I’ve never had much issues switching between IDEs and Emacs

bozhidar16:07:28

mostly because I used emacs keybindings inside them simple_smile

malabarba16:07:59

Yeah, keymaps are cheap.

malabarba16:07:23

I don't really have the time to go and find out the keylist of other editors and then figure out which operations correspond to cider commands. But if someone gives be a list of keys with corresponding cider commands, I can transform it to code in 15 min.

malabarba16:07:44

But then, I guess I'm just pushing the hard part off to someone else. simple_smile

surreal.analysis16:07:07

The big ones I instinctively do now and then are: CMD-Enter to Execute CMD-D to duplicate CMD+<arrow keys> to move text around

jwm16:07:48

I'd want ctrl+s for save, ctrl+c for copy, ctrl+v for paste hehe yes I know of the terminology of yank, kill, and whatever M-w is called ?whack?

malabarba16:07:43

M-w is called copy. simple_smile Boring, right?

malabarba16:07:53

Oh, @jwm You may also want to try ergoemacs

malabarba16:07:15

It does a lot of these common bindings, like C-c, C-s, etc

malabarba16:07:25

And is global to everything in Emacs

voxdolo16:07:48

Is there any way to re-run a test when I'm in a different namespace?
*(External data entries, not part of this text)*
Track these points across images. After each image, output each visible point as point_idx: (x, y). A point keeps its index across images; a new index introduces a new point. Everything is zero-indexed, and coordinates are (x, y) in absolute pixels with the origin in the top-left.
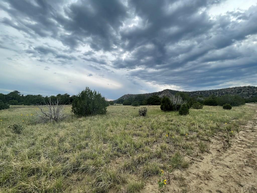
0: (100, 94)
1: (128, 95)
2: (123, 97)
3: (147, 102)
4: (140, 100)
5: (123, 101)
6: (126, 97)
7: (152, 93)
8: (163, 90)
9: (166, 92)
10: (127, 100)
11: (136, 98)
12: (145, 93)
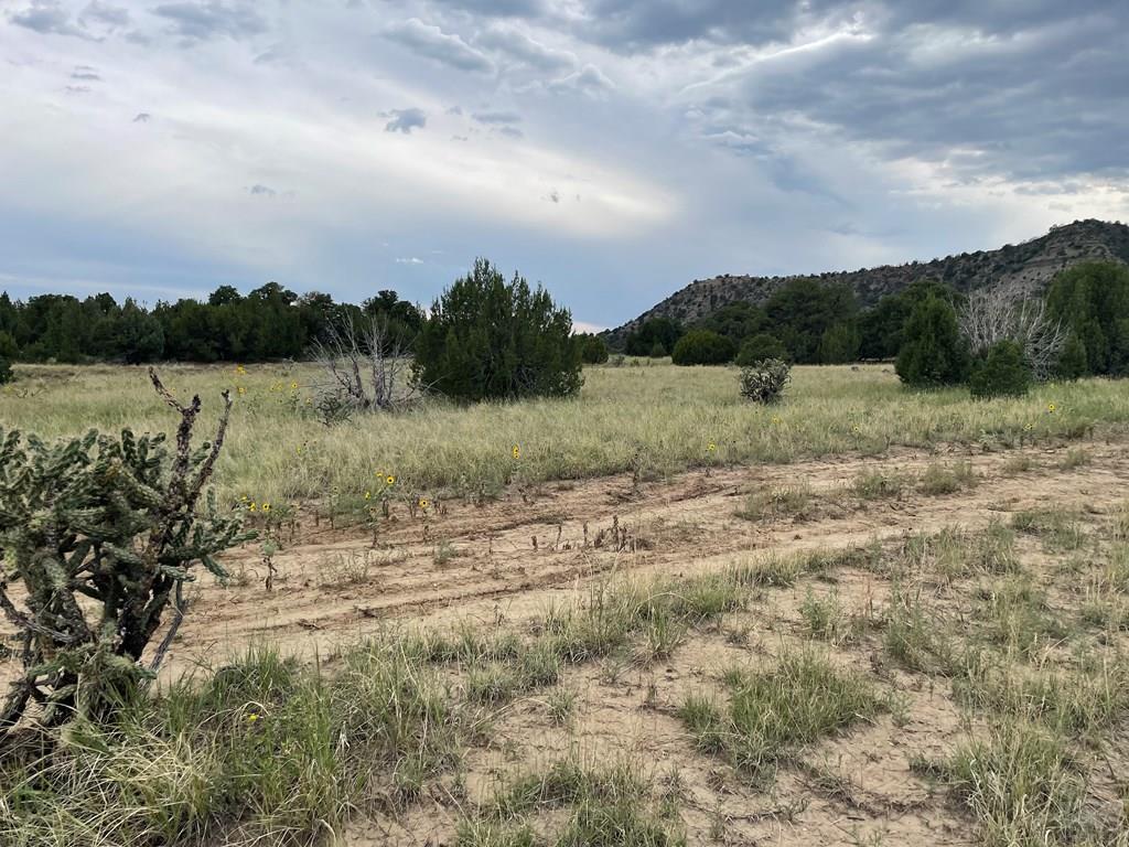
0: (546, 297)
1: (724, 280)
2: (676, 299)
3: (857, 342)
4: (806, 326)
5: (679, 333)
6: (707, 303)
7: (935, 262)
8: (1045, 232)
9: (1070, 252)
10: (708, 326)
11: (772, 310)
12: (877, 265)
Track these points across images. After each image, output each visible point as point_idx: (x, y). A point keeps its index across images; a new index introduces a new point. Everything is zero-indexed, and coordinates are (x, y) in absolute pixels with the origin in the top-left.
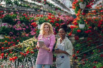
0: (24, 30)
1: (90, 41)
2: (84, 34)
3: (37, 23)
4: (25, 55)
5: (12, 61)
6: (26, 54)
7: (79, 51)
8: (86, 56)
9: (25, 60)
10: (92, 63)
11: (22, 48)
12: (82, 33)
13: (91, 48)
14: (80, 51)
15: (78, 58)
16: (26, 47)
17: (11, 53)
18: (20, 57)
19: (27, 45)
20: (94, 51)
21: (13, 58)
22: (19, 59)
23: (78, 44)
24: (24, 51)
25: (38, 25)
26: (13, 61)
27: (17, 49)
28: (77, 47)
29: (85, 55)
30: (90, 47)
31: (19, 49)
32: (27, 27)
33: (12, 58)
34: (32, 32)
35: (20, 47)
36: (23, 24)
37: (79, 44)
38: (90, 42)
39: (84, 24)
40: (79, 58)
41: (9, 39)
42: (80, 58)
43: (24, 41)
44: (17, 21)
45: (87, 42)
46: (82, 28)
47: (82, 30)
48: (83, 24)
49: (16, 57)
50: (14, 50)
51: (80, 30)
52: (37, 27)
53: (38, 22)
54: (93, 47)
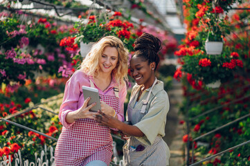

I often want run a test, see that it fails, switch to the implementation and make my changes and would love to be able to just re-run the last test from that buffer, rather than having to switch back to the test namespace to run it.

surreal.analysis19:07:51

@voxdolo not as simple as run-last-test, but it seems like you should just be able to run

(clojure.test/test-vars [#'the-ns/the-test])

voxdolo19:07:20

surreal.analysis: looks like you could build a run-last-test with something like that though. I may just have my hand at it. Thanks!